Archive for October, 2015|Monthly archive page
I was asked on stackoverflow the possible options available for VTD-XML to improve XML performance. Below is my answer that I think is useful in sharing with readers of this blog.
There are usually the following ways to optimize performance with VTD-XML:
- White space option- You can ask VTDGen to ignore or retain trivial white space characters. By default, VTDGen throws away those trivial white spaces. The difference is mainly in memory usage.
- Buffer reuse- You can ask VTDGen to reuse VTD buffers for the next parsing task. Otherwise, by default, VTDGen will allocate new buffer for each parsing run. This optimization technique is most useful if you are processing similar sized XML file, so that the VTD buffer page size remains unchanged across consecutive parsing runs.

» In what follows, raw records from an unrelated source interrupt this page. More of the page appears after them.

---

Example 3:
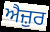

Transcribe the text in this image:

ਐਜ਼ੁਰ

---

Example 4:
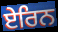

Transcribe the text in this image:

ਏਰਿਨ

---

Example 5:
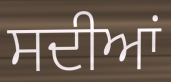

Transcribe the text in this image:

ਸਦੀਆਂ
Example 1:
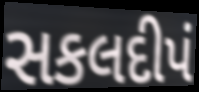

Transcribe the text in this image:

સકલદીપં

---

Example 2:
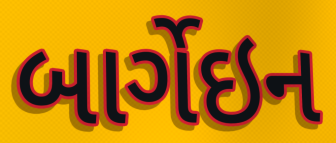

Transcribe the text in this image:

બાર્ગેઇન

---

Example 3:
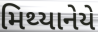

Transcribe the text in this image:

મિથ્યાનેયે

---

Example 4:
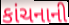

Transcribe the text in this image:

કાંચનાની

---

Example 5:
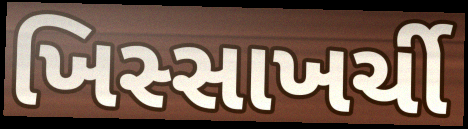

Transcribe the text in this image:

ખિસ્સાખર્ચી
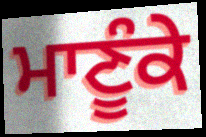
ਮਾਣੂੰਕੇ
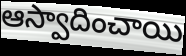
ఆస్వాదించాయి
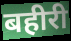
बहीरी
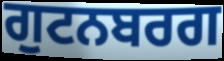
ਗੁਟਨਬਰਗ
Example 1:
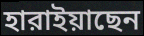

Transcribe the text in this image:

হারাইয়াছেন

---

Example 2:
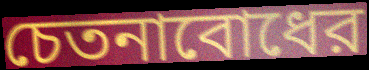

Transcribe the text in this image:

চেতনাবোধের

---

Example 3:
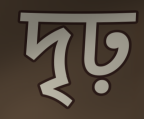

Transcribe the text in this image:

দৃঢ়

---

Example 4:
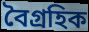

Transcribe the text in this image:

বৈগ্রহিক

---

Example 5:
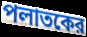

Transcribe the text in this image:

পলাতকের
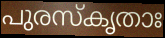
പുരസ്കൃതാഃ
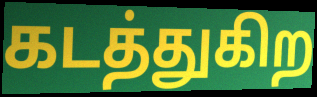
கடத்துகிற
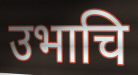
उभाचि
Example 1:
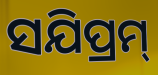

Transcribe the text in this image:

ସଯିପ୍ରମ୍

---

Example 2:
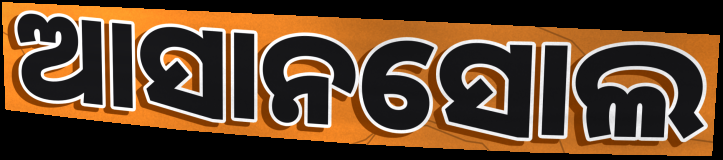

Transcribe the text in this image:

ଆସାନସୋଲ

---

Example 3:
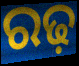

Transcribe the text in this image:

ରଢ଼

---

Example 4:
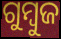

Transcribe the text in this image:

ଗୁମ୍ବୁଜ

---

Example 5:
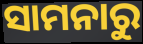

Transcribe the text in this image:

ସାମନାରୁ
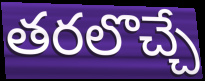
తరలొచ్చే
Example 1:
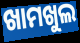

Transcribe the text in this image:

ଖାମଖୁଲ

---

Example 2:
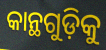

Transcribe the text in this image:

କାନ୍ଥଗୁଡ଼ିକୁ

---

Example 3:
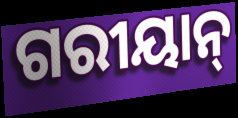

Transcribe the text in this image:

- Adjust LC level- By default, it is 3. But you can set it to 5. When your XML are deeply nested, setting LC level to 5 results in better XPath performance. But it increases memory usage and parsing time very slightly.

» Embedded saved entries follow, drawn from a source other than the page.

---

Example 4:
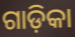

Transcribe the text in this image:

ଗାଡ଼ିକା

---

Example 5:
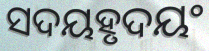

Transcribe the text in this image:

ସଦୟହୃଦୟଂ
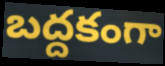
బద్దకంగా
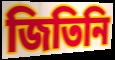
জিতিনি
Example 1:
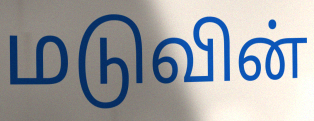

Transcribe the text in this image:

மடுவின்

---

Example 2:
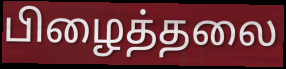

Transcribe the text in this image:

பிழைத்தலை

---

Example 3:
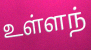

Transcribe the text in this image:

உள்ளந்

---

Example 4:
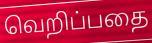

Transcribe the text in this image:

வெறிப்பதை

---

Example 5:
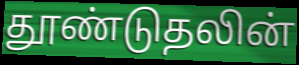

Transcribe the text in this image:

தூண்டுதலின்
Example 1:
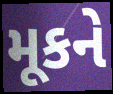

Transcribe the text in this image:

મૂકને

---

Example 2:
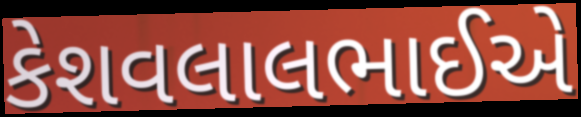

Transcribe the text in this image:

કેશવલાલભાઈએ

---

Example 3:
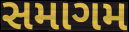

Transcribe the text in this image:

સમાગમ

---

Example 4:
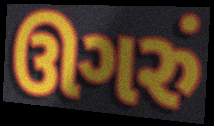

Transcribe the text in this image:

ઊગરું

- Reuse XPath: Compiling/selecting XPath is a relatively slow operation, especially when you run XPath expression over many small files. The key is to take any AutoPilot.selectXPath() out of loops and reuse them by calling ap.resetXPath().
- Use VTD+XML indexing- Instead of parsing XML files at the time of processing request, you can pre-index your XML into VTD+XML format and dump them on disk. When the processing request commences, simply load VTD+xml in memory and voila, parsing is no longer needed!! Read this article for a detailed description of this feature.

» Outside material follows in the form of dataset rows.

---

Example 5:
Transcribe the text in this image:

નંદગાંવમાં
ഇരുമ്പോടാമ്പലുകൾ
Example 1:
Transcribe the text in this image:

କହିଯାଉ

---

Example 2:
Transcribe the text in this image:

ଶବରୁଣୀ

- The overwrite feature aka. data templating- Because VTD-XML retains XML in memory as is, you can actually create a template XML file (pre-indexed in vtd+xml) whose value fields are left blank and let your app fill in the blank, thus creating XML data that never need to be parsed.
option 1 2 3 and 4 usually improve performance incrementally. option 5 and 6 enable paradigm shift by fundamentally changing the way XML data are generated and consumed and giving you potentially vast performance improvements over existing processing framework and methodology. For one thing, you can easily figure out that the result of xpath evaluation can also be persisted along with VTD index to actually bypass the XPath evaluation. There are just so many ways to improve your apps that i will leave this to your imaginations.